UNE JAPONAISE, qui avait entendu la voix de la Vierge Marie lui intimant l'ordre d'aller se recueillir à Notre-Dame de Paris, retrouvée dans un état confus dans les travées de la cathédrale. Un Belge errant dans les rues de Paris après avoir quitté son pays, persuadé d'y être espionné et poursuivi par le KGB. Un touriste allemand qui tente de se jeter dans la Seine sans raison apparente.
Délire, sidération, confusion ou tentative de suicide : une cinquantaine de patients de ce type, pour la plupart étrangers, se retrouvent chaque année aux urgences de l'Hôtel-Dieu en plein cœur du Paris historique et touristique. Ils tiennent des propos incohérents ou divaguent sur la voie publique et ont été amenés par les pompiers ou la police. C'est le Dr Youssef Mahmoudia, psychiatre à l'Hôtel-Dieu, qui les prend en charge. « Quand un touriste de province ou de l'étranger arrive aux urgences dans un état délirant ou confus, la première conduite à tenir est d'établir un bilan médical comme pour n'importe quel patient, d'autant qu'on ne connaît rien de ses antécédents », souligne le psychiatre. L'équipe cherche alors à poser un diagnostic différentiel par un bilan biologique (pour vérifier notamment la prise de toxique) et radiologique. Entre temps, un traducteur est appelé si le patient ne parle pas français.
Décompensation.
Ensuite, il faut distinguer les voyages dits pathologiques des errances chez des handicapés mentaux ou des déments. Pour le Dr Mahmoudia, ce n'est pas le voyage qui a rendu ces touristes « fous ». Ces troubles peuvent avoir deux origines bien distinctes. Dans les deux premiers cas cités, il s'agit d'un épisode psychotique aigu avec un phénomène délirant sur une thématique messianique ou de persécution. « Dans un processus schizophrénique, par exemple, le voyage est l'éclosion du délire mais le sujet est dans l'agir », précise le Dr Mahmoudia. A l'inverse, dans le troisième cas, le sujet ne sait pas qu'il est malade et personne ne s'en est aperçu dans son entourage. Une dépression masquée par une impression de fatigue et de surmenage, l'entourage qui conseille de « prendre des vacances » et le sujet vulnérable décompense au moment de ce voyage. Cette réaction est favorisée par le fait qu'il se trouve dans un milieu inconnu, angoissant pour lui. « Il s'agit dans ce cas d'un symptôme révélateur de la maladie qu'on n'avait pas su déceler auparavant », analyse le Dr Mahmoudia. Dans la majorité des cas, tous ces voyageurs sont partis seuls. Si leur état le nécessite (tentative de suicide ou hétéro-agressivité), ils sont transférés au centre psychiatrique d'orientation et d'admission de Sainte-Anne (Cpoa), qui est habilité à sectoriser provisoirement des patients qui habitent en province ou à l'étranger.

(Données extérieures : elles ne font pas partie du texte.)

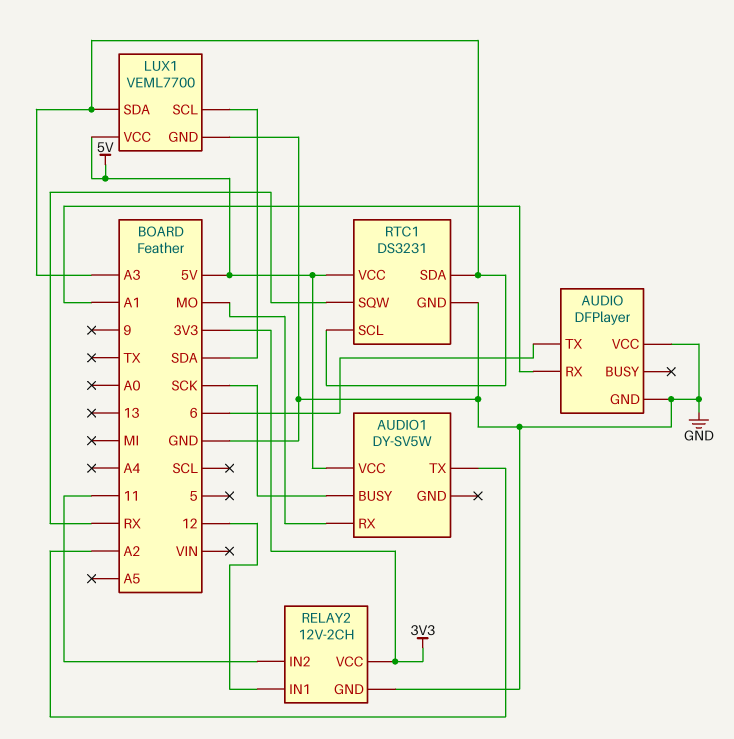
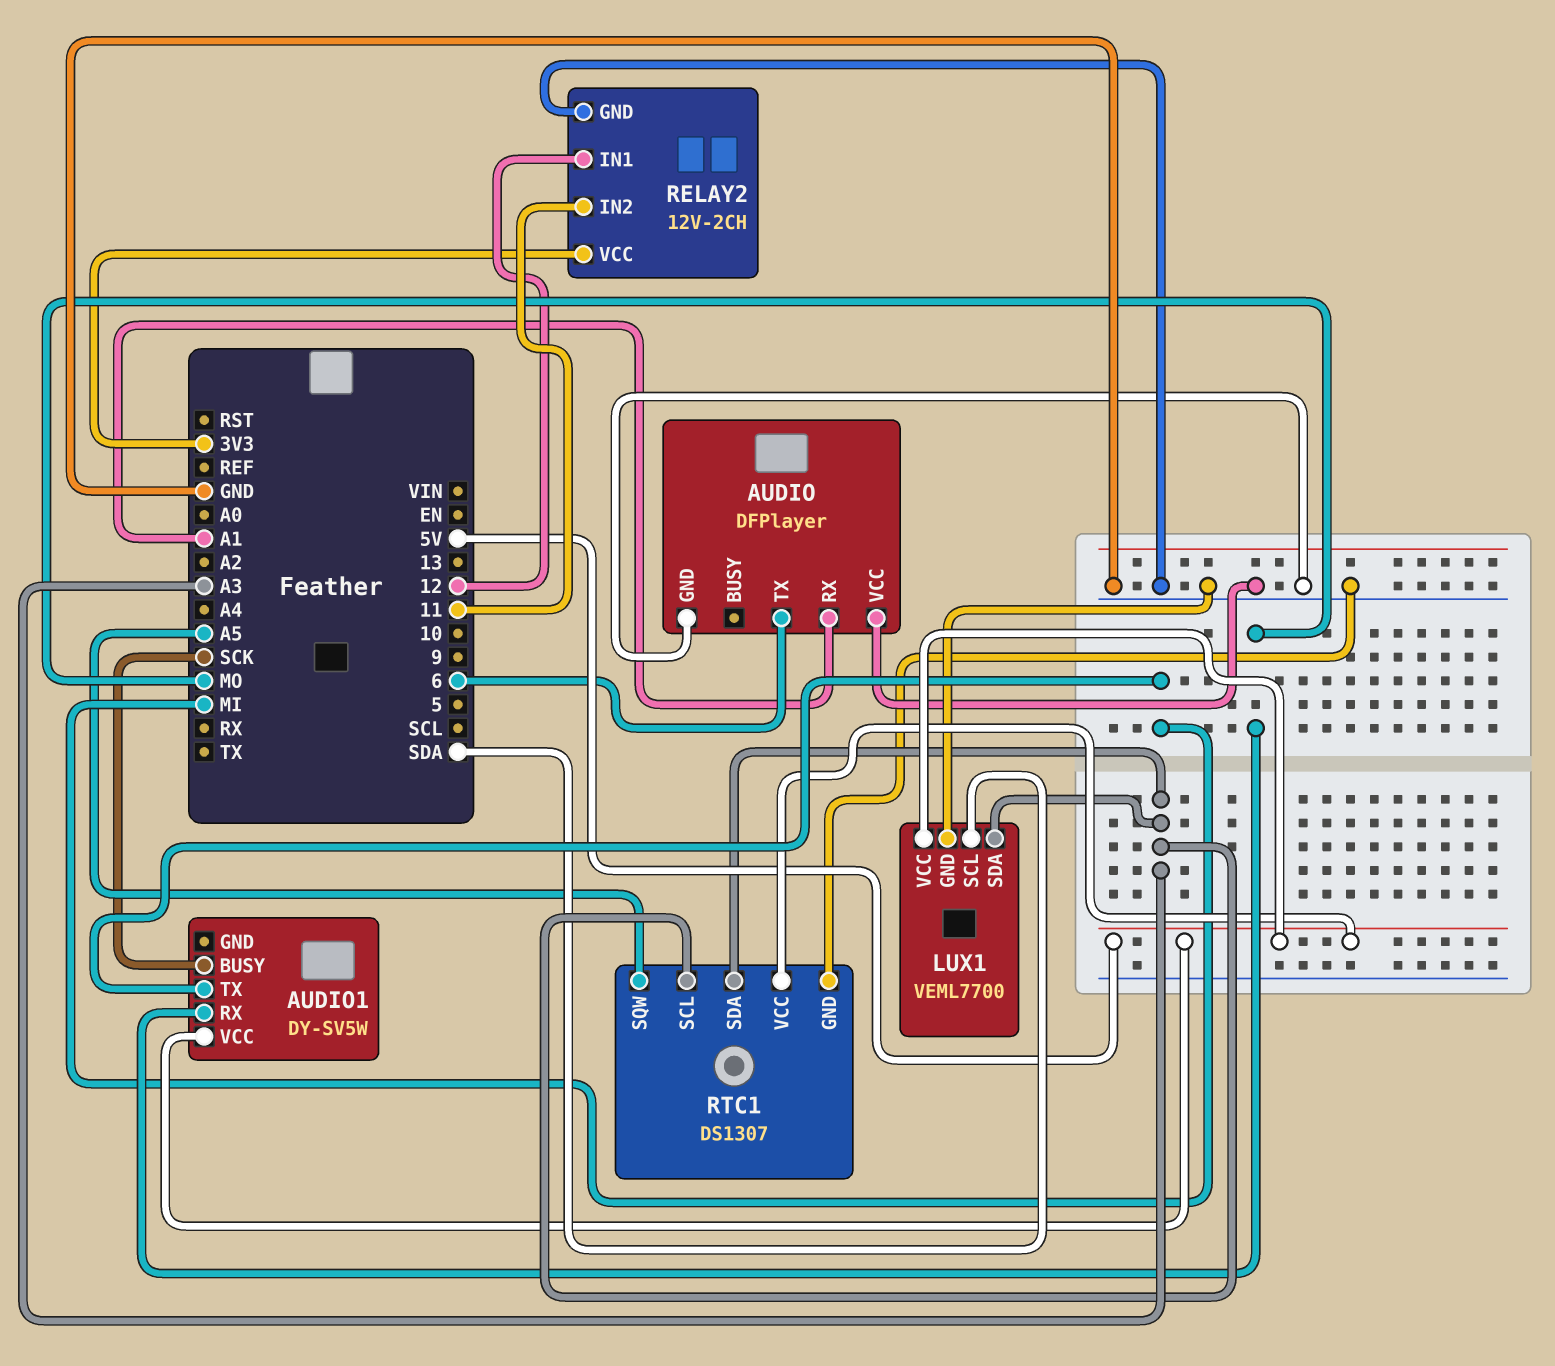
AUDIO1 pin TX: A2 -> MI
RTC1: DS3231 -> DS1307
RTC1 pin SQW: RX -> A5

En revanche, ce qu'on appelle le « syndrome de Stendhal », décrit par la psychiatre florentine Graziella Magherini en 1990, ne recouvre pas du tout les mêmes réalités. Cette forte charge émotionnelle liée à un choc esthétique, comme ce fut le cas pour Stendhal après sa visite à l'église Santa Croce, disparaît rapidement et de manière spontanée.